Open package.json and find the scripts section. You should see something like:

"scripts": {
"dev": "vite",
"build": "vite build",
"preview": "vite preview"
}

We are going to use the build script.

In the project folder, run:

Terminal window
npm run build

Watch the terminal output. You should see Vite or the build tool report a successful build and mention an output directory.

After the build finishes, you should see a new folder called dist in the project root. This folder contains:

  • An index.html file.
  • One or more JavaScript files with hashed names (for example, assets/index-ABCD1234.js).
  • CSS files and other static assets.

This dist folder is what you will deploy to Netlify.

4. Preview the production build locally [OPTIONAL]

Section titled “4. Preview the production build locally [OPTIONAL]”

If you want to see exactly what Netlify will serve, you can run:

Terminal window
npm run preview

This starts a local server that serves the built files from dist. Open the URL it prints in the terminal and verify that everything still works.

  1. Go to https://app.netlify.com in your browser.
  2. If you already have an account, sign in.
  3. If you do not have an account, sign up using your NAIT email (or another provider) and complete any required setup steps.

Keep this tab open. You will come back to it in a moment.

  1. In the Netlify dashboard, go to the Projects page.

You should see a drop zone that says something like “Drag and drop your project folder here”.

Part 3: Deploy the dist folder with drag and drop

Section titled “Part 3: Deploy the dist folder with drag and drop”

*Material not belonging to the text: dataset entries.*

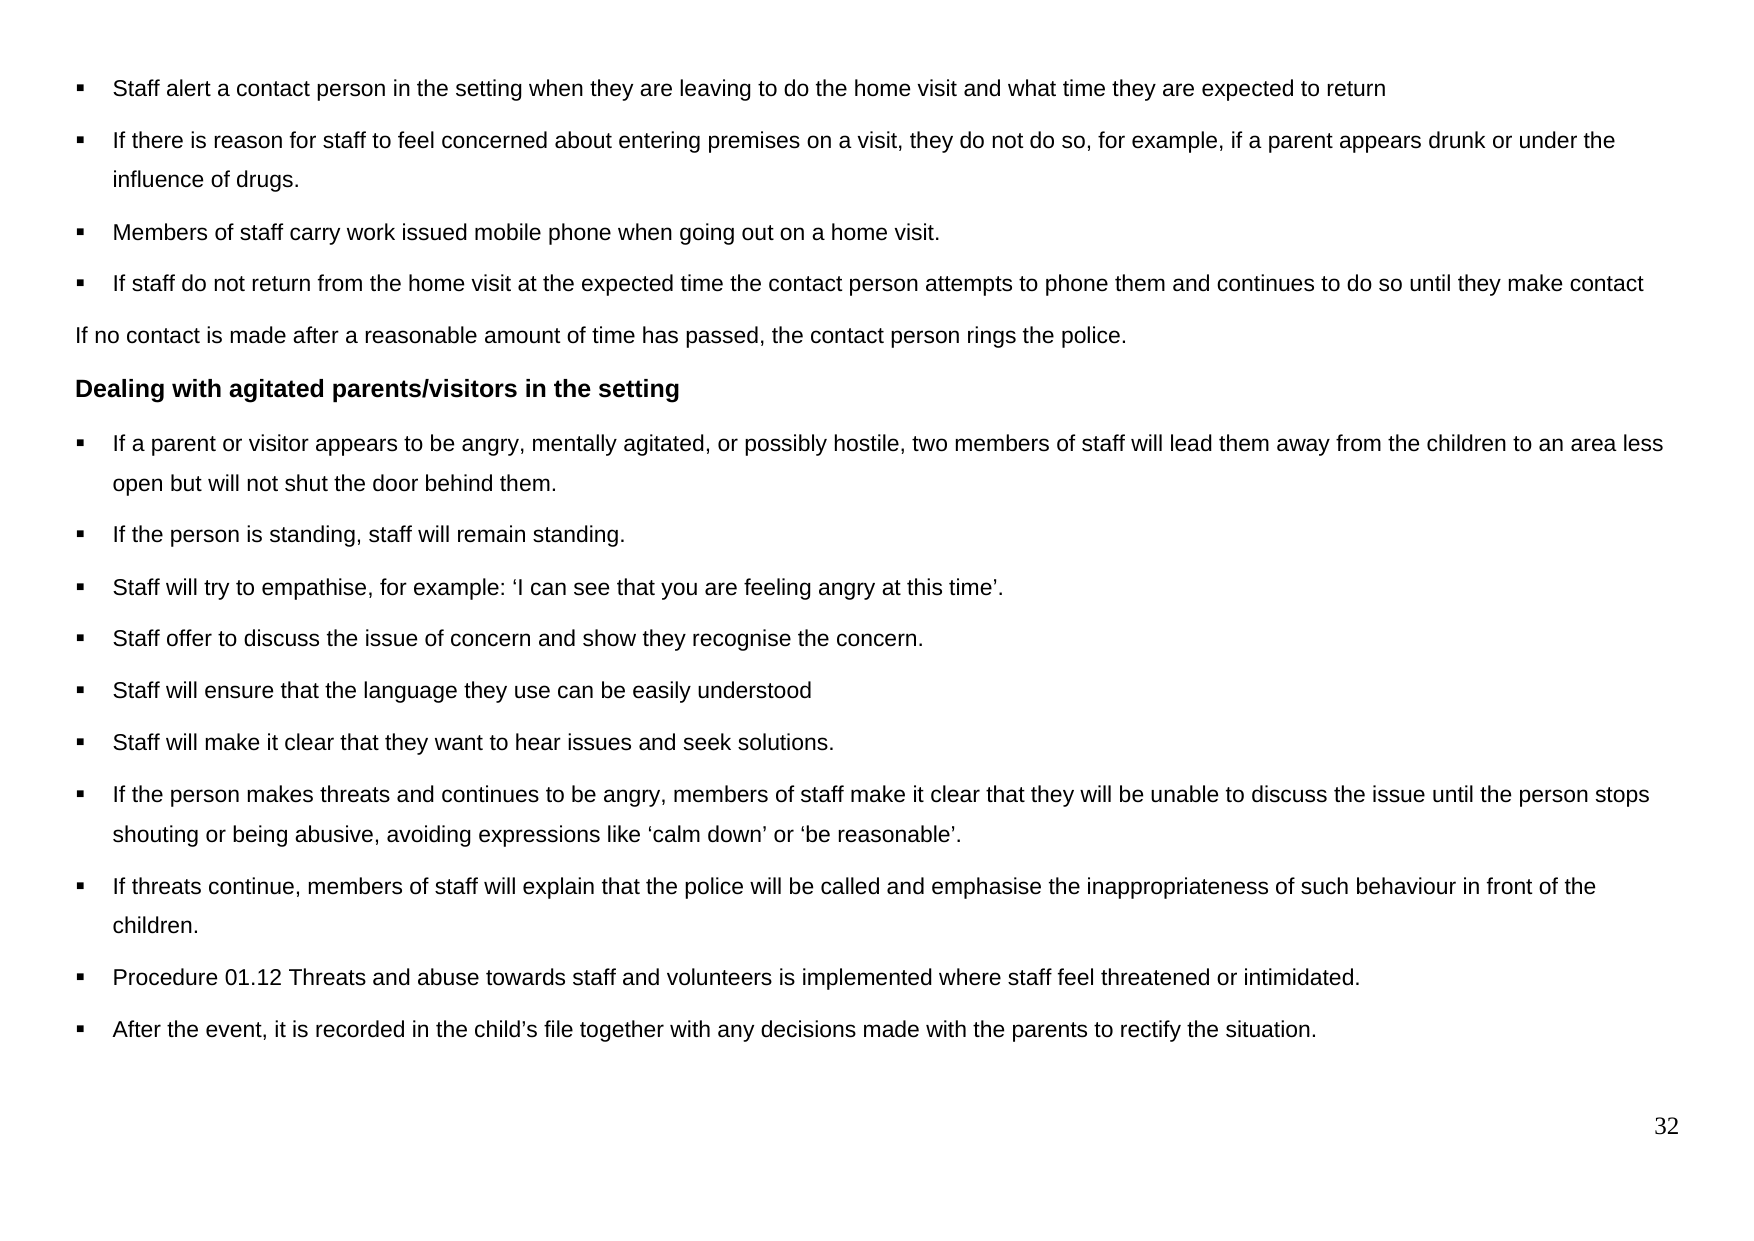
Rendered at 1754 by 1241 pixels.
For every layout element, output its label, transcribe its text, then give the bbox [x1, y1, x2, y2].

list Staff offer to discuss the issue of concern and show they recognise the concern. [75, 625, 1679, 652]
list Members of staff carry work issued mobile phone when going out on a home visit. [75, 218, 1679, 245]
text Dealing with agitated parents/visitors in the setting [75, 374, 1679, 403]
list If there is reason for staff to feel concerned about entering premises on a visit, they do not do so, for example, if a parent appears drunk or under the influence of drugs. [75, 127, 1679, 193]
list Staff will make it clear that they want to hear issues and seek solutions. [75, 729, 1679, 756]
list Staff will try to empathise, for example: ‘I can see that you are feeling angry at this time’. [75, 573, 1679, 600]
list If the person is standing, staff will remain standing. [75, 521, 1679, 548]
list If a parent or visitor appears to be angry, mentally agitated, or possibly hostile, two members of staff will lead them away from the children to an area less open but will not shut the door behind them. [75, 430, 1679, 496]
list After the event, it is recorded in the child’s file together with any decisions made with the parents to rectify the situation. [75, 1016, 1679, 1043]
list Procedure 01.12 Threats and abuse towards staff and volunteers is implemented where staff feel threatened or intimidated. [75, 964, 1679, 991]
list If staff do not return from the home visit at the expected time the contact person attempts to phone them and continues to do so until they make contact [75, 270, 1679, 297]
list Staff will ensure that the language they use can be easily understood [75, 677, 1679, 704]
list If threats continue, members of staff will explain that the police will be called and emphasise the inappropriateness of such behaviour in front of the children. [75, 873, 1679, 939]
text If no contact is made after a reasonable amount of time has passed, the contact person rings the police. [75, 322, 1679, 349]
list Staff alert a contact person in the setting when they are leaving to do the home visit and what time they are expected to return [75, 75, 1679, 101]
list If the person makes threats and continues to be angry, members of staff make it clear that they will be unable to discuss the issue until the person stops shouting or being abusive, avoiding expressions like ‘calm down’ or ‘be reasonable’. [75, 781, 1679, 847]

Now you will deploy the built app.

1. Locate the dist folder in your file explorer

Section titled “1. Locate the dist folder in your file explorer”
  1. In the File Explorer, open your lesson-27 project folder.
  2. Confirm that the dist folder exists and contains index.html and an assets folder.
  1. With the Netlify deploy drop zone visible in your browser, drag the dist folder itself from your file system onto the drop area.
  2. Netlify will upload the contents and start the deployment process.
  3. Wait until Netlify shows that the site has been deployed.

Netlify will generate a random site name (for example, sparkling-forest-12345.netlify.app). You can rename it later if you want.

  1. Click the generated site URL in the Netlify dashboard.
  2. Verify that your app loads in the browser.
  3. Click around and confirm that the app behaves the same as it did when you ran npm run preview locally.

If something is broken, go back to the steps above and check:

  • Did you run npm run build after your last code changes?
  • Did you drag the dist folder, not the entire project folder?
  • Does the dist/index.html file exist and work when previewed locally?

Work through the following steps to deploy your Assignment 4 production build when you’re ready. Ask for help if you get stuck.

  1. Navigate to your assignment 4 project directory.
  2. Run npm run build to generate a production build.
  3. Inspect the dist folder and confirm that it contains index.html and an assets folder.
  4. Sign in to Netlify.
  5. Use the manual drag and drop flow demonstrated above to deploy the dist folder.
  6. Open your live Netlify URL and confirm the app works.
  7. Submit your deployed URL through the method your instructor specifies (include the URL at the top of the assignment README.md file).

If you finish early, try one or more of these:

  • Change and redeploy Make a small visible change in the app (for example, text in a heading), run npm run build again, and redeploy the updated dist folder. Confirm that the change appears on your Netlify site.
  • Custom site name In the Netlify project configuration, rename your site to something more meaningful instead of the random default name.
  • Preview vs dev Compare how the app behaves and loads when running npm run dev versus npm run preview and your Netlify deployment.